> PETIKAN TEKS
⟨

Patologi Politik dalam Implementsi Otonomi Daerah

Thursday 26 April 2012


PATOLOGI POLITIK DALAM IMPLEMENTASI OTONOMI DAERAH

Rino Sundawa Putra[1]

Abstrak
          Otonomi daerah memiliki perubahan fundamental pada sistem birokrasi pemerintahan antara pusat dan daerah, sekaligus juga perubahan pada sistem politik. Pemilihan kepala daerah langsung merupakan konskuensi logis ketika daerah diberi kewenangan dan kekuasaan besar dalam mengelola daerahnya masing-masing. Dengan kondisi seperti ini, konstelasi politik daerah akan meningkat sebagai jalan memperebutkan kekuasaan daerah yang sudah sangat otonom. Peningkatan konstelasi politik daerah sebagai bagian implementasi otonomi daerah memiliki implikasi negatif terhadap jalannya roda pemerintahan daerah atau sistem birokrasi di daerah. Implikasi negatif ini menyangkut keterlibatan birokrasi dan birokrat dalam politik praktis.

⟩

> DATA MENTAH
⟨

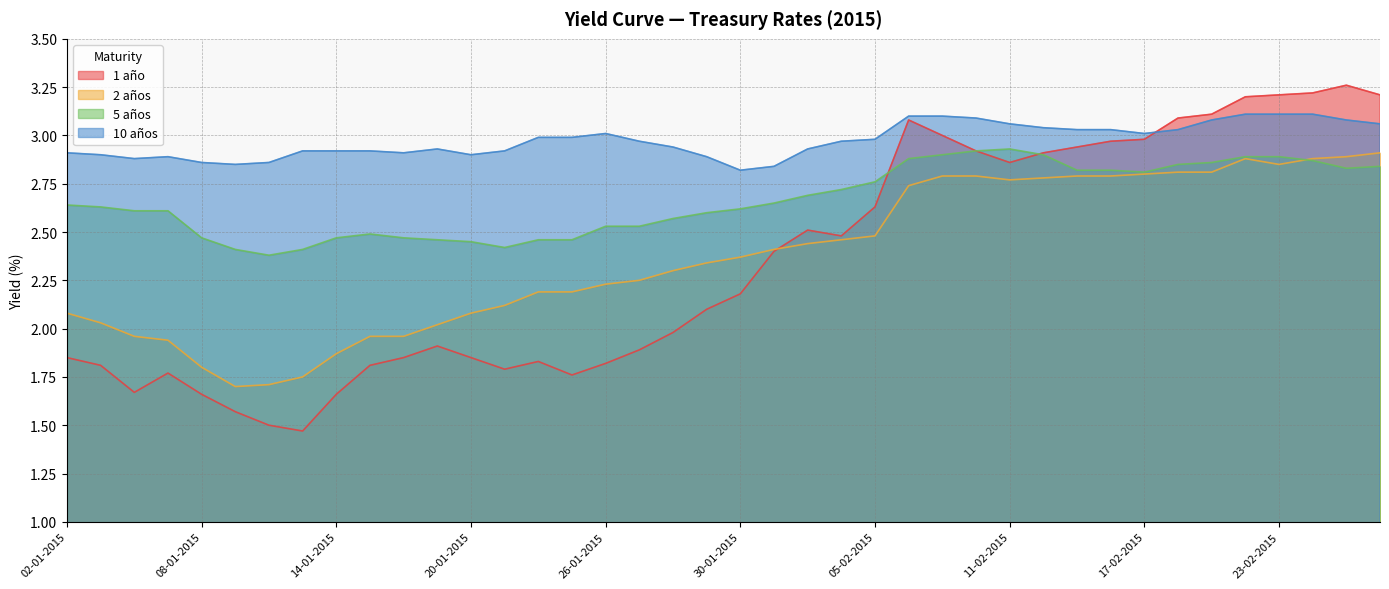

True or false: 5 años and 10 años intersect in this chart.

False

⟩
⟨

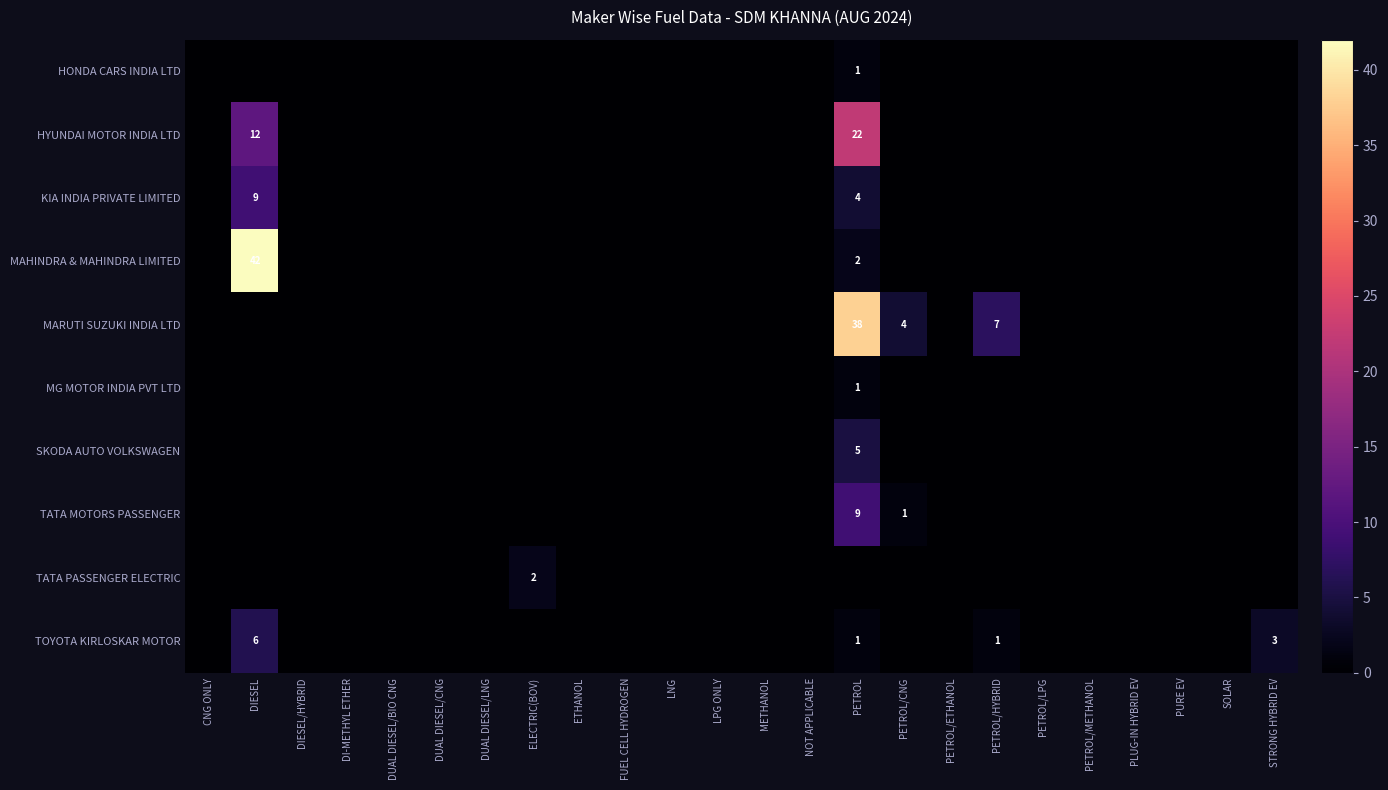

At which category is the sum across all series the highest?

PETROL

⟩

> PERMINTAAN 1
Menurut petikan teks tentang otonomi daerah, implikasi negatif dari peningkatan konstelasi politik daerah menyangkut hal apa?
> PERMINTAAN 2
Lanjutkan petikan teks tentang patologi politik dalam otonomi daerah, dimulai setelah kalimat terakhirnya.

> JAWABAN TERTULIS 1
Implikasi negatif itu menyangkut keterlibatan birokrasi dan birokrat dalam politik praktis.

> JAWABAN TERTULIS 2
Artikel ini akan menyoroti mengenai dampak pelaksanaan otonomi daerah, yakni keterlibatan birokrasi dan para birokrat dalam konstelasi politik lokal. Gejala ini sangatlah umum dan terlihat vulgar pada setiap kontestasi politik di daerah, Pemilukada Provinsi, Kota dan Kabupaten. Sistem otonomi daerah ternyata melahirkan fenomena yang disebut dengan patologi politik, dimana ruang-ruang birokrasi yang seharusnya netral, fokus terhadap tugas, fungsi dan wewenangnya sebagai pelayan publik “dipaksa”  masuk dalam ranah politik. logika keterlibatan birokrasi dan para birokratnya kedalam politik praktis merupakan jaringan komplek antara elit politik lokal dan para pejabat birokrasi. Jaringan kompleks ini sebagai sebab akibat atau konskuensi logis dari implementasi otonomi daerah yang harus diurai.

Kata Kunci: Patologi Politik, Otonomi Daerah, Birokrasi Daerah
 


Politisasi Birokrasi
Persoalan politisasi birokrasi memang bukanlah fenomena baru di Indonesia, jauh-jauh hari sebelum otonomi daerah diimplementasikan, rezim Orde Baru telah memanfaatkan struktur Birokrasi dari pusat hingga daerah sebagai pondasi dalam mempertahankan rezim. Begitu kuatnya tarikan politik menyeret birokrasi sehingga intervensi-intervensi politik terus membayangi birokrasi pada zaman  Orde Baru. Pegawai Negeri Sipil yang idealnya tidak boleh memiliki afiliasi politik dan bersikap netral, justru dikondisikan sebagai agen-agen partai ditengah-tengah masyarakat.  Pada waktu itu birokrasi dipersepsikan oleh masyarakat sebagai satu paket yang tidak bisa dipisahkan dari Golkar, partai penguasa, padahal birokrasi merupakan entitas yang terpisah dari sebuah rezim. Birokrasi memang  menjadi sumber daya politik yang dianggap bisa ikut membantu dalam meraih dan mempertahankan sebuah kekuasaan.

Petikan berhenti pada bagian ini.